Le président russe Vladimir Poutine a signé une loi interdisant officiellement aux personnes transgenres d’adopter des enfants en Russie. Le texte s’inscrit dans une série de mesures portées par le Kremlin au nom de la défense des « valeurs familiales traditionnelles », un concept régulièrement invoqué par les autorités depuis plusieurs années.
Cette décision marque une nouvelle étape dans le durcissement du cadre législatif russe concernant les questions d’identité de genre et d’orientation sexuelle.
Une continuité législative amorcée en 2023
La nouvelle interdiction s’inscrit dans un contexte déjà marqué par des réformes majeures.
En juillet 2023, la Russie a adopté une loi interdisant les procédures médicales de transition de genre ainsi que la modification du genre sur les documents officiels. Ce texte avait été largement soutenu par la Douma d’État et présenté comme une mesure de « protection des mineurs » et de préservation des fondements sociaux.
Quelques mois plus tard, en novembre 2023, la Cour suprême russe a classé ce que les autorités désignent comme le « mouvement international LGBT » comme organisation extrémiste. Cette décision, sans entité juridique clairement définie, a ouvert la voie à des poursuites pénales contre des militants ou des organisations perçus comme liés aux revendications LGBT.
La nouvelle loi sur l’adoption s’inscrit donc dans une trajectoire cohérente de restriction progressive des droits liés à l’identité de genre.
Les arguments du Kremlin
Les responsables russes défendent ces mesures comme conformes aux traditions culturelles et aux principes moraux du pays. Le discours officiel insiste sur la protection de l’enfance et la stabilité familiale.
Depuis plusieurs années, Vladimir Poutine présente la Russie comme un rempart contre ce qu’il qualifie d’« idéologies occidentales » jugées contraires aux valeurs nationales. Dans ce cadre, la famille dite « traditionnelle » — composée d’un père, d’une mère et d’enfants — est érigée en modèle central de la politique sociale.
Les partisans de la loi estiment ainsi que l’État a le droit souverain de définir les critères d’adoption en fonction de ses normes culturelles.
Les critiques : exclusion et discrimination
Les organisations de défense des droits humains, en Russie comme à l’international, dénoncent une mesure discriminatoire. Elles soulignent que la capacité à être parent ne dépend pas de l’identité de genre, mais de la stabilité, de l’engagement et de l’aptitude à assurer le bien-être d’un enfant.

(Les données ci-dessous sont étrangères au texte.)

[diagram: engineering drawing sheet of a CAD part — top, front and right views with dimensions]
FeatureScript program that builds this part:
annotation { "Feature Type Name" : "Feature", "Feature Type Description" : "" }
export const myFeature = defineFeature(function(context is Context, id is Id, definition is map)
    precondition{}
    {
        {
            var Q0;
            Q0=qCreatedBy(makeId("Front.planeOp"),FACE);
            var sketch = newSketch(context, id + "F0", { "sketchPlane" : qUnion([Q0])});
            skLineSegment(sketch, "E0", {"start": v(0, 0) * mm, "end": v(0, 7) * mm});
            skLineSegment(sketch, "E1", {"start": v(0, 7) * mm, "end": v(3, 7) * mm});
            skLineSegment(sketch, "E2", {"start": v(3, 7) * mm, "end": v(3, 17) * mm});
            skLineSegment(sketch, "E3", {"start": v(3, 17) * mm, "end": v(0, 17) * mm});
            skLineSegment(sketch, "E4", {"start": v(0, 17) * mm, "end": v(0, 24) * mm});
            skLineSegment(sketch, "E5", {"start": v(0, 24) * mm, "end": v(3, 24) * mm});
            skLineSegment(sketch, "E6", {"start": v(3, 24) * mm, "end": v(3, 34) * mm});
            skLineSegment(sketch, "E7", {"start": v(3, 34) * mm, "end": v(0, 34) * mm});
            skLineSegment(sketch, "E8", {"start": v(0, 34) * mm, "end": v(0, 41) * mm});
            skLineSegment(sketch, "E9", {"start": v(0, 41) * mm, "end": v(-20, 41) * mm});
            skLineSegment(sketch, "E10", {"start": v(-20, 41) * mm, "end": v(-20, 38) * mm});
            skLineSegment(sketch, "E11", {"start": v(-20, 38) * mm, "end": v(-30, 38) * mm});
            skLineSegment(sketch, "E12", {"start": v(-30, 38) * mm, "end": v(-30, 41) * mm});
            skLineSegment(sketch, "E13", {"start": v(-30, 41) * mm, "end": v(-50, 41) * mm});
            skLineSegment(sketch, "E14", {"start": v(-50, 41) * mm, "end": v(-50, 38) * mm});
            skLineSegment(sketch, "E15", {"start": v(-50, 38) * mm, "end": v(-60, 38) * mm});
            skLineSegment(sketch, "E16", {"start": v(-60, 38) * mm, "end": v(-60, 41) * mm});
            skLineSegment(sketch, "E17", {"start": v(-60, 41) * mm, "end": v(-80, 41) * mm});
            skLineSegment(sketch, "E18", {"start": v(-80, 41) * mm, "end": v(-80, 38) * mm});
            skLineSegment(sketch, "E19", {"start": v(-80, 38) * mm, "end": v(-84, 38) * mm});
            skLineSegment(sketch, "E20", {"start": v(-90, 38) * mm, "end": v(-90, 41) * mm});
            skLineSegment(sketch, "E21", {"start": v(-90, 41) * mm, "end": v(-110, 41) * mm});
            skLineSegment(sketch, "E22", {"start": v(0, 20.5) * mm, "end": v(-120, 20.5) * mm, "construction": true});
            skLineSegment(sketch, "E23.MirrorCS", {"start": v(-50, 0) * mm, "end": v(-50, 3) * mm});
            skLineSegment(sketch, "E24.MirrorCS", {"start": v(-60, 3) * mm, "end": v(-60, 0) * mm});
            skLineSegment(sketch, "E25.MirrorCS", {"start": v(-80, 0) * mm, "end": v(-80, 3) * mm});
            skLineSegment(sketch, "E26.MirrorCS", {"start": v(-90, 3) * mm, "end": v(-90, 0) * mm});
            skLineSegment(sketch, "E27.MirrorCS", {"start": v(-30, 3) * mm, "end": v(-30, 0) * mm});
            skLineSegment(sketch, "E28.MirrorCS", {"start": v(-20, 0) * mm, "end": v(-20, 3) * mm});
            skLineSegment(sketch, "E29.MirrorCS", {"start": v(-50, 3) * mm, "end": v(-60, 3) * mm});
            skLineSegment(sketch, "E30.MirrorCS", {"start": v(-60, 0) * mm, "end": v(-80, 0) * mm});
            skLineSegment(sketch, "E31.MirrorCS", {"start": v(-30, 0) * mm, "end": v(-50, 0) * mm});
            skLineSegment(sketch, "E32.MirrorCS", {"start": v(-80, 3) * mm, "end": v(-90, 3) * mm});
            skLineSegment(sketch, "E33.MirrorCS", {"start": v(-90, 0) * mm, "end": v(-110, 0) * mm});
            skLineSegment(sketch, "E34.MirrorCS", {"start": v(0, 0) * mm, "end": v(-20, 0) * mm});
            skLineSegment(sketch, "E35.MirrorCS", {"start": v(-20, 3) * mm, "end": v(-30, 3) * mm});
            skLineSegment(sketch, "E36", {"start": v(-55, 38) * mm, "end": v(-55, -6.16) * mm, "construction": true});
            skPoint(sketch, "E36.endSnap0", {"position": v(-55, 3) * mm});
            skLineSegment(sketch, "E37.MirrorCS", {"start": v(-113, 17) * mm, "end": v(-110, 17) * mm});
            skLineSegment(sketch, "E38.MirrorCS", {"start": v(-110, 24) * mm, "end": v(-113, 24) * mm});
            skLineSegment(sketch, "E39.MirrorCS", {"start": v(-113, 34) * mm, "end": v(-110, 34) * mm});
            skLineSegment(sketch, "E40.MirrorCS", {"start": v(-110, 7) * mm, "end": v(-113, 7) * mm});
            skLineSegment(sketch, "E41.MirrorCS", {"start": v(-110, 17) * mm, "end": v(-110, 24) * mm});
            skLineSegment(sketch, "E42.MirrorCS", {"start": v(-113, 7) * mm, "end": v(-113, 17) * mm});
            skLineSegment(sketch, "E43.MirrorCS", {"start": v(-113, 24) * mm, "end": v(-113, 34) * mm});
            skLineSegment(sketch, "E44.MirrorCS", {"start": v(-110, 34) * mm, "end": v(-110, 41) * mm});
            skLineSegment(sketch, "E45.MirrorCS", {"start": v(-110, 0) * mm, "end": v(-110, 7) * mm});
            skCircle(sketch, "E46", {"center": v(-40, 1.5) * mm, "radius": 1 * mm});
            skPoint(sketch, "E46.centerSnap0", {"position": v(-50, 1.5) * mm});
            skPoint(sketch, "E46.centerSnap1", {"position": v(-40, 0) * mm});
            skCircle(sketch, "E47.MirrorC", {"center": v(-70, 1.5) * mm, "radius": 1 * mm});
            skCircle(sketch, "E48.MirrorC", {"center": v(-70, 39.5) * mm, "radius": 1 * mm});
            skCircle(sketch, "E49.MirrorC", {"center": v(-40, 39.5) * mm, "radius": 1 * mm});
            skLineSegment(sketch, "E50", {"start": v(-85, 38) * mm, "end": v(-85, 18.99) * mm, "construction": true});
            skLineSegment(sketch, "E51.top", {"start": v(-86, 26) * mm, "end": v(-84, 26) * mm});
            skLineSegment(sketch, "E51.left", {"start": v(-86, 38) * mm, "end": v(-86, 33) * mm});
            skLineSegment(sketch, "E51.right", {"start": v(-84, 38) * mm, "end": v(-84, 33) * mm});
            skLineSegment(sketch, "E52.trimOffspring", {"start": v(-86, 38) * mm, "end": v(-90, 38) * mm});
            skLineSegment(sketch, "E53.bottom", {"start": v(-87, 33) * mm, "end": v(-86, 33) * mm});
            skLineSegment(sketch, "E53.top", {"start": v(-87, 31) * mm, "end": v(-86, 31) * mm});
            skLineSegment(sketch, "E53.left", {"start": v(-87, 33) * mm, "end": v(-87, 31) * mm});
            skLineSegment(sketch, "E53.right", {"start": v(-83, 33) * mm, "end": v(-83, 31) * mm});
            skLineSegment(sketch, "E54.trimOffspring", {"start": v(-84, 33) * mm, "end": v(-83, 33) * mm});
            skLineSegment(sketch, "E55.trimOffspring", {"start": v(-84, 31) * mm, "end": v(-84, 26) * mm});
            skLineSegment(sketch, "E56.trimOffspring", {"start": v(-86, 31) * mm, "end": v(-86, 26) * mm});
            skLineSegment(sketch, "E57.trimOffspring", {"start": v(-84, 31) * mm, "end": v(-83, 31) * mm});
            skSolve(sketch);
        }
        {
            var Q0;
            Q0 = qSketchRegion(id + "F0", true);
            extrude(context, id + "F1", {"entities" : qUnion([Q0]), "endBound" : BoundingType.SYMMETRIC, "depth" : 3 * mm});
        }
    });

Pour les critiques, cette loi exclut de facto des individus qui pourraient offrir un cadre familial sécurisé, simplement en raison de leur identité. Elle s’ajoute, selon eux, à un climat juridique de plus en plus restrictif pour les minorités sexuelles et de genre dans le pays.
Plus largement, certains juristes soulignent que la multiplication de ces textes pourrait accentuer l’isolement international de la Russie sur les questions de droits humains.
Un choix politique assumé
Cette nouvelle interdiction ne constitue pas un acte isolé, mais un choix politique assumé par les autorités russes. Elle renforce une ligne idéologique affirmée depuis plus d’une décennie, où la question des droits LGBT est devenue un marqueur identitaire et géopolitique.
Entre souveraineté culturelle revendiquée et critiques internationales, la Russie poursuit ainsi une politique qui, pour ses dirigeants, consolide l’ordre social interne — mais qui, pour ses opposants, restreint les libertés individuelles et institutionnalise l’exclusion.
Le débat, au-delà des frontières russes, illustre une fracture plus large entre visions concurrentes des droits, de la famille et du rôle de l’État dans la définition des normes sociales.